> Çalışma Yönergeleri
1. Schönbrunn yazısına göre şu soruları yanıtla:
(a) Schönbrunn'un bahçesi UNESCO'nun listesine hangi yıl alınmış?
(b) Schönbrunn'un bahçesi, Paris'teki hangi yerin bahçesiyle karşılaştırılıyor?
(c) Bahçenin ortasına yürümek ne kadar sürmüş?
2. Schönbrunn yazısını "Belvedere Sarayında martıları" kısmından "1996 yılında alınmış." kısmına kadar güncelle: "martıları" yerine "kuğuları" yazarak bu bölümü yeniden ver.

> Belge
>>>>

Tuesday, January 17, 2006

Schönbrunn-09,01,2006


Belvedere Sarayında martıları buz pateni yaparken bıraktık ve Schönbrunn Sarayına doğru yol aldık. Sarayı görünce çok etkilenmedim. Ama bahçesi kış olmasına rağmen çok etkileyiciydi. Paris deki Versailles’ın bahçesini aratmıyordu. En az onun kadar büyüktü. Mevsimlerden bahar olsaydı karşılaştırmayı daha iyi yapabilirdim ama ne yazık ki toprak karların altındaydı ve ağaçlar da yazlıklarını giymemişti. Versailles’ın bahçesi için dünyada insan elliyle yaratılan ilk harika diyorlar!!! Doğrumudur bilmiyorum ama gerçekten uçsuz bucaksız bir bahçe ve her şey milim milim aynı ölçüde sıralanıyordu. Ağaçların kesiminden tutunda karelerdeki çiçeklerin sayısına kadar. Bahçenin ortasına yürümem tam bir saat sürmüştü. Schönbrunn’un bahçeside UNESCO’nun listesine 1996 yılında alınmış.

<<<<

> Verilen Bilgiler

>>>>

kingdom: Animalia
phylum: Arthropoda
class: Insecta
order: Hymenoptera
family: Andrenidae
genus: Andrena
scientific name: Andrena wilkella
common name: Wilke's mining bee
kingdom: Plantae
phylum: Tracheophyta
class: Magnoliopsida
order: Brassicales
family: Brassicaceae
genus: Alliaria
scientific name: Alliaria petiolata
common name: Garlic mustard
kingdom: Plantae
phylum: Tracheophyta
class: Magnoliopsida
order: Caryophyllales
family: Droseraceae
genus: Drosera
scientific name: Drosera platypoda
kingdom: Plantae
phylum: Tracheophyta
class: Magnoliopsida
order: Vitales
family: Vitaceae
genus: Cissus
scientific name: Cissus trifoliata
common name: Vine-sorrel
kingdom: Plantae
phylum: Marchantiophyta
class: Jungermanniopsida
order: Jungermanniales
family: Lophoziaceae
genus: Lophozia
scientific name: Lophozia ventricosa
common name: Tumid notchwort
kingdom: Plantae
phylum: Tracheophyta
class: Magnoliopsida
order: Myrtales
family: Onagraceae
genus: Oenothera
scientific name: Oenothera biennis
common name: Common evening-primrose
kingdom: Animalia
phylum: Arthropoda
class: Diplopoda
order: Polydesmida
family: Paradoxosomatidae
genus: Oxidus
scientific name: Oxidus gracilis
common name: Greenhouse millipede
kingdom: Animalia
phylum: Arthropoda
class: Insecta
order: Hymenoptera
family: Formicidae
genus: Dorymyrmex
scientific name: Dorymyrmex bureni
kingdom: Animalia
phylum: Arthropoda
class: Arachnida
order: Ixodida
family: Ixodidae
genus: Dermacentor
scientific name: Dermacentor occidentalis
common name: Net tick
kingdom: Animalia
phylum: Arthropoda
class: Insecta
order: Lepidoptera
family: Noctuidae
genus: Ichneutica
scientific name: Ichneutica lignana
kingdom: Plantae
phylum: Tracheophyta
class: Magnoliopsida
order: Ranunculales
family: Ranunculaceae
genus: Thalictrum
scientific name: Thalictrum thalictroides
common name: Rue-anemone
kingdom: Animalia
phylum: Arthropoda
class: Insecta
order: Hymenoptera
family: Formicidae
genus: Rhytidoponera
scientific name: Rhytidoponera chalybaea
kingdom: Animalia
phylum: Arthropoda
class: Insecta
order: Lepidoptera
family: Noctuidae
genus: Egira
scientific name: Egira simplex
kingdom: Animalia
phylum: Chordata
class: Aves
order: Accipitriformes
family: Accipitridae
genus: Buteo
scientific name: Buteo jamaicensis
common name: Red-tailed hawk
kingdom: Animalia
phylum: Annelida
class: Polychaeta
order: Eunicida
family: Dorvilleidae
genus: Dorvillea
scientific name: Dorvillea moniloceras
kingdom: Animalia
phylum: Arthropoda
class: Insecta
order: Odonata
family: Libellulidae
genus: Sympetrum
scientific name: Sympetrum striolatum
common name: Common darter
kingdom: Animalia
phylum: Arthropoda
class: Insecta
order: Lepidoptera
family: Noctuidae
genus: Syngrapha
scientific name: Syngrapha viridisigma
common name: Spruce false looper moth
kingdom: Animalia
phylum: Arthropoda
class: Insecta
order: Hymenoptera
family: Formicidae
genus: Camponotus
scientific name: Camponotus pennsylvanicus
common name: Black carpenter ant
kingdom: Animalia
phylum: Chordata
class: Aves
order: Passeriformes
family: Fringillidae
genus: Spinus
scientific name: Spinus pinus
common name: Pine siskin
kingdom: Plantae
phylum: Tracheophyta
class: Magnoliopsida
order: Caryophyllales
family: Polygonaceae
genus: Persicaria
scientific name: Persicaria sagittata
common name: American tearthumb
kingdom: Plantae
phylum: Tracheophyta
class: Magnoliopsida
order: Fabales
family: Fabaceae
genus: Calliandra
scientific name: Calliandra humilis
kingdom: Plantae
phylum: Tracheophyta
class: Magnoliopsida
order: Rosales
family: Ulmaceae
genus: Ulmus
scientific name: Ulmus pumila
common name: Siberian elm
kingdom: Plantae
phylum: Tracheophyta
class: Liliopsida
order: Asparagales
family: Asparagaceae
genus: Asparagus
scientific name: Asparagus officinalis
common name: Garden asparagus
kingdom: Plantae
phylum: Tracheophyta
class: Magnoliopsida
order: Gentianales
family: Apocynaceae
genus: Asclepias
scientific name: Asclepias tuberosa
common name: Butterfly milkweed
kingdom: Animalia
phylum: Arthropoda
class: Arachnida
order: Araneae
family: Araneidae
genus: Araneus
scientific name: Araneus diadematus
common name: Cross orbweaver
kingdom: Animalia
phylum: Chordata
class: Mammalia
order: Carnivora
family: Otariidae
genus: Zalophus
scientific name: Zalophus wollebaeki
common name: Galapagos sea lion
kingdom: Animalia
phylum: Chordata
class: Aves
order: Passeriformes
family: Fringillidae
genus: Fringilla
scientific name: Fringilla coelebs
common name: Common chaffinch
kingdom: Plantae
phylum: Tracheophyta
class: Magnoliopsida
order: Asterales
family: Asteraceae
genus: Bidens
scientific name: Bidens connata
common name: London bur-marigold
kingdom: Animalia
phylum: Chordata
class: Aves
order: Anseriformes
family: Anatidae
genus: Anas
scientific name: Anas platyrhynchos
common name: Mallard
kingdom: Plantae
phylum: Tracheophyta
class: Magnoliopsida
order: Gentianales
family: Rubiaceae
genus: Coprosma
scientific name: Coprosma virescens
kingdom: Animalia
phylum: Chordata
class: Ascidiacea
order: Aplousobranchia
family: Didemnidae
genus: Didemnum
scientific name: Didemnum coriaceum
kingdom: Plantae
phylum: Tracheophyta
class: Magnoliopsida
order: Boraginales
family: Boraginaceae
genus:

<<<<

> Görevlerin Çözümleri
1.
(a) 1996 yılında.
(b) Versailles'ın bahçesiyle.
(c) Tam bir saat.

2.
Belvedere Sarayında kuğuları buz pateni yaparken bıraktık ve Schönbrunn Sarayına doğru yol aldık. Sarayı görünce çok etkilenmedim. Ama bahçesi kış olmasına rağmen çok etkileyiciydi. Paris deki Versailles’ın bahçesini aratmıyordu. En az onun kadar büyüktü. Mevsimlerden bahar olsaydı karşılaştırmayı daha iyi yapabilirdim ama ne yazık ki toprak karların altındaydı ve ağaçlar da yazlıklarını giymemişti. Versailles’ın bahçesi için dünyada insan elliyle yaratılan ilk harika diyorlar!!! Doğrumudur bilmiyorum ama gerçekten uçsuz bucaksız bir bahçe ve her şey milim milim aynı ölçüde sıralanıyordu. Ağaçların kesiminden tutunda karelerdeki çiçeklerin sayısına kadar. Bahçenin ortasına yürümem tam bir saat sürmüştü. Schönbrunn’un bahçeside UNESCO’nun listesine 1996 yılında alınmış.